= EXERCISE PROMPT =
Repeat every line below exactly as it reads.

= MATERIALS PROVIDED =
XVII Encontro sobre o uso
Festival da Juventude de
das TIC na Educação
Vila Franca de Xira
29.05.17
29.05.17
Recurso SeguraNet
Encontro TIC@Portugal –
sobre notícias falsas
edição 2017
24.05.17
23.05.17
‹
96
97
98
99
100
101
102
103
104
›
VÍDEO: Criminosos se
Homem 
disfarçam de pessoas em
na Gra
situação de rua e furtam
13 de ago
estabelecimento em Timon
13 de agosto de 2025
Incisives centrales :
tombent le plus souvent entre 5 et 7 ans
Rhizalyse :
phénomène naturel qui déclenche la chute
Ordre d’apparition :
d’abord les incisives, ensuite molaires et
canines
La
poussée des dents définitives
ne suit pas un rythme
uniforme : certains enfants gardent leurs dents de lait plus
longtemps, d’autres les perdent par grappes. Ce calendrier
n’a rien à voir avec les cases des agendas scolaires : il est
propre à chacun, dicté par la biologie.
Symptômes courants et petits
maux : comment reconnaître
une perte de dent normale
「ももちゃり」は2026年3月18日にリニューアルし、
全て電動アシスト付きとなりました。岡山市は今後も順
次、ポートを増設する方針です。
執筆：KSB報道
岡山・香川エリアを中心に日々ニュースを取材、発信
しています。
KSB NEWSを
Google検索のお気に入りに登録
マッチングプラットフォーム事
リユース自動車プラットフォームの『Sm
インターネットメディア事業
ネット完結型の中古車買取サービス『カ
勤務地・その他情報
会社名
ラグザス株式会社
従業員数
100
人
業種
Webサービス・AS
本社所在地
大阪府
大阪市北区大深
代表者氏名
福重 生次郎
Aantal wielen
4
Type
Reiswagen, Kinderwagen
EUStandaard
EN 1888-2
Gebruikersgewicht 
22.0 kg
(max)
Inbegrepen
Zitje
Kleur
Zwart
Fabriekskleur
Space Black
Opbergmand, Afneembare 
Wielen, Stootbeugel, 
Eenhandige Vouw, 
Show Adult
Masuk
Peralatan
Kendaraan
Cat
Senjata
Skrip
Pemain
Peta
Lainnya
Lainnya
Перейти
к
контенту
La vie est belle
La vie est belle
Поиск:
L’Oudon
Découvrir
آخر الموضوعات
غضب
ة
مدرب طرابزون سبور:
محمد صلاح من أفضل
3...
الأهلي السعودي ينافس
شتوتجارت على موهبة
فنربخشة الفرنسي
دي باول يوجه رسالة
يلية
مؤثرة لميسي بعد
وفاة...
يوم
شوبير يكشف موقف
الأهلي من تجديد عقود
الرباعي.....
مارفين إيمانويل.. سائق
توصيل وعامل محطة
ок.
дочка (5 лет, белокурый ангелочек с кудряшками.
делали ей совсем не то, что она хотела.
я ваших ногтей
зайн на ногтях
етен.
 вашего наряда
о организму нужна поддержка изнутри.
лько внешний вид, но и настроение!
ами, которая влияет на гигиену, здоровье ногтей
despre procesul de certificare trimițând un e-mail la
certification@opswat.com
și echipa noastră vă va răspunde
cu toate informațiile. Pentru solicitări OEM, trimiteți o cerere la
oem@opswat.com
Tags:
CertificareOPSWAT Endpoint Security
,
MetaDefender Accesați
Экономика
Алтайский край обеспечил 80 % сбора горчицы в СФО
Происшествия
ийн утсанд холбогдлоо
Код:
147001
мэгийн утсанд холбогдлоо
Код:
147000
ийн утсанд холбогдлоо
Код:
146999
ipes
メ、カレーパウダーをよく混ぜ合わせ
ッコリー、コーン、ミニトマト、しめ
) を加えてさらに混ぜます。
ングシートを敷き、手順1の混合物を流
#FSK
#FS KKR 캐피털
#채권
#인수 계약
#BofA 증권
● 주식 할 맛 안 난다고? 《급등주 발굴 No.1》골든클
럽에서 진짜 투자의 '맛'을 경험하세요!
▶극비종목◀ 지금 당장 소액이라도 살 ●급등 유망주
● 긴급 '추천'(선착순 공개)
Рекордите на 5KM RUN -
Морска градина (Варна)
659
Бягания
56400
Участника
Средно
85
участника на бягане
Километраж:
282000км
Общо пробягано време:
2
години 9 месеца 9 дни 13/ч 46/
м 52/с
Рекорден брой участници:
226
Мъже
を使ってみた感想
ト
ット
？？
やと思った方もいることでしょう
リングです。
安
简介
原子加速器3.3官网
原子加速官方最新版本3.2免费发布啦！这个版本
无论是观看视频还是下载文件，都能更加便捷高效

= SOLUTION TO THIS EXERCISE =
XVII Encontro sobre o uso
Festival da Juventude de
das TIC na Educação
Vila Franca de Xira
29.05.17
29.05.17
Recurso SeguraNet
Encontro TIC@Portugal –
sobre notícias falsas
edição 2017
24.05.17
23.05.17
‹
96
97
98
99
100
101
102
103
104
›
VÍDEO: Criminosos se
Homem 
disfarçam de pessoas em
na Gra
situação de rua e furtam
13 de ago
estabelecimento em Timon
13 de agosto de 2025
Incisives centrales :
tombent le plus souvent entre 5 et 7 ans
Rhizalyse :
phénomène naturel qui déclenche la chute
Ordre d’apparition :
d’abord les incisives, ensuite molaires et
canines
La
poussée des dents définitives
ne suit pas un rythme
uniforme : certains enfants gardent leurs dents de lait plus
longtemps, d’autres les perdent par grappes. Ce calendrier
n’a rien à voir avec les cases des agendas scolaires : il est
propre à chacun, dicté par la biologie.
Symptômes courants et petits
maux : comment reconnaître
une perte de dent normale
「ももちゃり」は2026年3月18日にリニューアルし、
全て電動アシスト付きとなりました。岡山市は今後も順
次、ポートを増設する方針です。
執筆：KSB報道
岡山・香川エリアを中心に日々ニュースを取材、発信
しています。
KSB NEWSを
Google検索のお気に入りに登録
マッチングプラットフォーム事
リユース自動車プラットフォームの『Sm
インターネットメディア事業
ネット完結型の中古車買取サービス『カ
勤務地・その他情報
会社名
ラグザス株式会社
従業員数
100
人
業種
Webサービス・AS
本社所在地
大阪府
大阪市北区大深
代表者氏名
福重 生次郎
Aantal wielen
4
Type
Reiswagen, Kinderwagen
EUStandaard
EN 1888-2
Gebruikersgewicht 
22.0 kg
(max)
Inbegrepen
Zitje
Kleur
Zwart
Fabriekskleur
Space Black
Opbergmand, Afneembare 
Wielen, Stootbeugel, 
Eenhandige Vouw, 
Show Adult
Masuk
Peralatan
Kendaraan
Cat
Senjata
Skrip
Pemain
Peta
Lainnya
Lainnya
Перейти
к
контенту
La vie est belle
La vie est belle
Поиск:
L’Oudon
Découvrir
آخر الموضوعات
غضب
ة
مدرب طرابزون سبور:
محمد صلاح من أفضل
3...
الأهلي السعودي ينافس
شتوتجارت على موهبة
فنربخشة الفرنسي
دي باول يوجه رسالة
يلية
مؤثرة لميسي بعد
وفاة...
يوم
شوبير يكشف موقف
الأهلي من تجديد عقود
الرباعي.....
مارفين إيمانويل.. سائق
توصيل وعامل محطة
ок.
дочка (5 лет, белокурый ангелочек с кудряшками.
делали ей совсем не то, что она хотела.
я ваших ногтей
зайн на ногтях
етен.
 вашего наряда
о организму нужна поддержка изнутри.
лько внешний вид, но и настроение!
ами, которая влияет на гигиену, здоровье ногтей
despre procesul de certificare trimițând un e-mail la
certification@opswat.com
și echipa noastră vă va răspunde
cu toate informațiile. Pentru solicitări OEM, trimiteți o cerere la
oem@opswat.com
Tags:
CertificareOPSWAT Endpoint Security
,
MetaDefender Accesați
Экономика
Алтайский край обеспечил 80 % сбора горчицы в СФО
Происшествия
ийн утсанд холбогдлоо
Код:
147001
мэгийн утсанд холбогдлоо
Код:
147000
ийн утсанд холбогдлоо
Код:
146999
ipes
メ、カレーパウダーをよく混ぜ合わせ
ッコリー、コーン、ミニトマト、しめ
) を加えてさらに混ぜます。
ングシートを敷き、手順1の混合物を流
#FSK
#FS KKR 캐피털
#채권
#인수 계약
#BofA 증권
● 주식 할 맛 안 난다고? 《급등주 발굴 No.1》골든클
럽에서 진짜 투자의 '맛'을 경험하세요!
▶극비종목◀ 지금 당장 소액이라도 살 ●급등 유망주
● 긴급 '추천'(선착순 공개)
Рекордите на 5KM RUN -
Морска градина (Варна)
659
Бягания
56400
Участника
Средно
85
участника на бягане
Километраж:
282000км
Общо пробягано време:
2
години 9 месеца 9 дни 13/ч 46/
м 52/с
Рекорден брой участници:
226
Мъже
を使ってみた感想
ト
ット
？？
やと思った方もいることでしょう
リングです。
安
简介
原子加速器3.3官网
原子加速官方最新版本3.2免费发布啦！这个版本
无论是观看视频还是下载文件，都能更加便捷高效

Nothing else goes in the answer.